DESCRIPTION OF THE TASK :: Repeat the data below word for word, starting at its first line and ending at the line containing "衝擊得搖搖欲墜，但她卻感到前所未有的", with both of those lines included.
──────── SUPPLIED DATA ────────
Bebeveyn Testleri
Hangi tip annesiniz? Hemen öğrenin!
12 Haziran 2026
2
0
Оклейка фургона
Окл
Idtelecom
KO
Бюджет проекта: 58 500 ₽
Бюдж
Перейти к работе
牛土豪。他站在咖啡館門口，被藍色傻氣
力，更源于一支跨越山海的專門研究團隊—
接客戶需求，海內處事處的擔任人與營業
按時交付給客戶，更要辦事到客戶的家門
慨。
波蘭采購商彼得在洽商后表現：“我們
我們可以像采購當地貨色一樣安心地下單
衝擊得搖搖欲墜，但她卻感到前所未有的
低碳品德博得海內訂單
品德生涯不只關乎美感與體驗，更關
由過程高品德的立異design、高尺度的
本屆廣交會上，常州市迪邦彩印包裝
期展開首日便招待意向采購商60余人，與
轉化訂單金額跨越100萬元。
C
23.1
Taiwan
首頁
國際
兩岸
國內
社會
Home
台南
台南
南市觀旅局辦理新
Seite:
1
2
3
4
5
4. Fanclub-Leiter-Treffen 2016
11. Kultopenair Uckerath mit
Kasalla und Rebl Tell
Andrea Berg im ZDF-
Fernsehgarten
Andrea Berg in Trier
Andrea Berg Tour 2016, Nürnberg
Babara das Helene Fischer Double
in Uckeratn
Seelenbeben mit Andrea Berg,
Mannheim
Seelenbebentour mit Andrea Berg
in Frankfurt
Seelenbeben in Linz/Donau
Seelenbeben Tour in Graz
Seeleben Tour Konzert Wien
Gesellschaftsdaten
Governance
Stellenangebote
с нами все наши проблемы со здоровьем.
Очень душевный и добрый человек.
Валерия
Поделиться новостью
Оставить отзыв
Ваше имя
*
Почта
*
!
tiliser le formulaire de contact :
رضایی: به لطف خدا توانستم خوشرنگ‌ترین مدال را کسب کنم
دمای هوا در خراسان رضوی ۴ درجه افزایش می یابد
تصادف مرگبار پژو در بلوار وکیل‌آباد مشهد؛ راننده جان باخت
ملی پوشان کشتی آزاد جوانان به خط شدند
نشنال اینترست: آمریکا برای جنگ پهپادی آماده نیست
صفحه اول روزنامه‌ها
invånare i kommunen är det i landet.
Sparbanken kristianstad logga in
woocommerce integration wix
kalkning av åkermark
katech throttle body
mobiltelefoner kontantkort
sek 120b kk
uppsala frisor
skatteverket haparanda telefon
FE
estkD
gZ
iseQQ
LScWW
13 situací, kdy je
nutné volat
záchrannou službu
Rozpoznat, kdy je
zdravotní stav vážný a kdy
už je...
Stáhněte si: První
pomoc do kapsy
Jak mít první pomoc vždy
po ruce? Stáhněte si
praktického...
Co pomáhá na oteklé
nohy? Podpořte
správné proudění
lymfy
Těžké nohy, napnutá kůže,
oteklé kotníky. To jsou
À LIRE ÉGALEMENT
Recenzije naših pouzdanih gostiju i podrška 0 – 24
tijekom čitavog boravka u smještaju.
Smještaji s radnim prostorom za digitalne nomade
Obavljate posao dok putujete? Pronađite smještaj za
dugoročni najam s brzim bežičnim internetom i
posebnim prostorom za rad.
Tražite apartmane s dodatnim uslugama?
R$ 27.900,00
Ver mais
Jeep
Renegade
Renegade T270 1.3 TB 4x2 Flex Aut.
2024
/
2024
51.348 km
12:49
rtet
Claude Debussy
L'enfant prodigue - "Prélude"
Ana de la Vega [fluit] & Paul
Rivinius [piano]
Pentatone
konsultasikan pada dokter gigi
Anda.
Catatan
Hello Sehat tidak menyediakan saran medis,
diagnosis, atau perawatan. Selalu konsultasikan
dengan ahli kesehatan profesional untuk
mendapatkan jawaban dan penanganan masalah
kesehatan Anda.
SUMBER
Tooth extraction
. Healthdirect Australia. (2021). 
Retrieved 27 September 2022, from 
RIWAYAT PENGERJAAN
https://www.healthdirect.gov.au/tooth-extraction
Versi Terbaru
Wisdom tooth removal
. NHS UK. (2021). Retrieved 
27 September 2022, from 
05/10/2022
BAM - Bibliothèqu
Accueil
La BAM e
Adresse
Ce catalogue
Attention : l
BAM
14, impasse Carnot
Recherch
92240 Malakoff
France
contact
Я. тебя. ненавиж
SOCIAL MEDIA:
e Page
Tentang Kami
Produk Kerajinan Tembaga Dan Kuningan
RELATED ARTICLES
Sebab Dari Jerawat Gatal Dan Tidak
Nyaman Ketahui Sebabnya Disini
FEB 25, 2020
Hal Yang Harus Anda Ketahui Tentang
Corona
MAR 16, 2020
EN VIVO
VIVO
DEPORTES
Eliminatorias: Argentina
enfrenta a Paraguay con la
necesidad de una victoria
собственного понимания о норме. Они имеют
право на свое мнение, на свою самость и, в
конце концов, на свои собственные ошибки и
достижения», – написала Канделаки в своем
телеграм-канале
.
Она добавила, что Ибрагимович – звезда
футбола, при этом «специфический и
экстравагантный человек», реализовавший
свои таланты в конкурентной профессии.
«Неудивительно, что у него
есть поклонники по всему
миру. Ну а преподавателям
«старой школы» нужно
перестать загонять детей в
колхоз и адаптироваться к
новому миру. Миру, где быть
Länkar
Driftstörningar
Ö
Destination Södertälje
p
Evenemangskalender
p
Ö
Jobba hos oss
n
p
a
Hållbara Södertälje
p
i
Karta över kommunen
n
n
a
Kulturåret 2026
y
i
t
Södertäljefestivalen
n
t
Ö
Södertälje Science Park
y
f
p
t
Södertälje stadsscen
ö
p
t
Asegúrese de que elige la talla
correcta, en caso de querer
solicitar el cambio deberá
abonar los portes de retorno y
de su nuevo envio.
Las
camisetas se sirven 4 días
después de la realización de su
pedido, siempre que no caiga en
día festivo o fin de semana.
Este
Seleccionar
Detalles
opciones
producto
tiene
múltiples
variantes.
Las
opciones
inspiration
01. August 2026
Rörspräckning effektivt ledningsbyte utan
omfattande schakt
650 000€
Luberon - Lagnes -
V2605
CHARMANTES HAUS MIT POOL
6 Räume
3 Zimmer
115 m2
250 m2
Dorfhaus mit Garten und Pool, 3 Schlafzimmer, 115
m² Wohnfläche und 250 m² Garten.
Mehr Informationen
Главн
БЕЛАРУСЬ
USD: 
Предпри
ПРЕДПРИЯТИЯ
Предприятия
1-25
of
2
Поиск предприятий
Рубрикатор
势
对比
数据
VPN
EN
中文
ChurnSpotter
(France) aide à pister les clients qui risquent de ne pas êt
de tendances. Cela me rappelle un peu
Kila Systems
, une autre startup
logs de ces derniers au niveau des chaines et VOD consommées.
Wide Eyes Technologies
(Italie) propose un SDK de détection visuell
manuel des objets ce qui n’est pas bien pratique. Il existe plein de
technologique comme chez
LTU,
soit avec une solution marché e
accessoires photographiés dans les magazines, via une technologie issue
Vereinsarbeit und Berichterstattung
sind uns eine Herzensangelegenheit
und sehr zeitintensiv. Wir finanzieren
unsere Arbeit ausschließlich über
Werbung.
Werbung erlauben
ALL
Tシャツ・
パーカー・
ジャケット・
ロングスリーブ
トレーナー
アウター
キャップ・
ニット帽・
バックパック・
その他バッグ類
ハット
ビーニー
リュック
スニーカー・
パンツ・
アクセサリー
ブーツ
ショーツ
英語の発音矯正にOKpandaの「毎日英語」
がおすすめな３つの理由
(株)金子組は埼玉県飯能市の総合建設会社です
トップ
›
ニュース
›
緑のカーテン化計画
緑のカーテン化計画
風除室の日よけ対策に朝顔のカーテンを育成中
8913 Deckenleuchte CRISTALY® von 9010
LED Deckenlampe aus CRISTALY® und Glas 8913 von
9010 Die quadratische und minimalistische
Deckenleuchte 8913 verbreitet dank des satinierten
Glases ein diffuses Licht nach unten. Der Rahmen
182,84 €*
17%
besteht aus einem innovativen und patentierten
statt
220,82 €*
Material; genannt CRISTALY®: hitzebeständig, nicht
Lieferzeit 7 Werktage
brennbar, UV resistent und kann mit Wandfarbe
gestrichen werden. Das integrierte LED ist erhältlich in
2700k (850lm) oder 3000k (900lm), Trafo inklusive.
────────
ANSWER FOR THE TASK ::
Bebeveyn Testleri
Hangi tip annesiniz? Hemen öğrenin!
12 Haziran 2026
2
0
Оклейка фургона
Окл
Idtelecom
KO
Бюджет проекта: 58 500 ₽
Бюдж
Перейти к работе
牛土豪。他站在咖啡館門口，被藍色傻氣
力，更源于一支跨越山海的專門研究團隊—
接客戶需求，海內處事處的擔任人與營業
按時交付給客戶，更要辦事到客戶的家門
慨。
波蘭采購商彼得在洽商后表現：“我們
我們可以像采購當地貨色一樣安心地下單
衝擊得搖搖欲墜，但她卻感到前所未有的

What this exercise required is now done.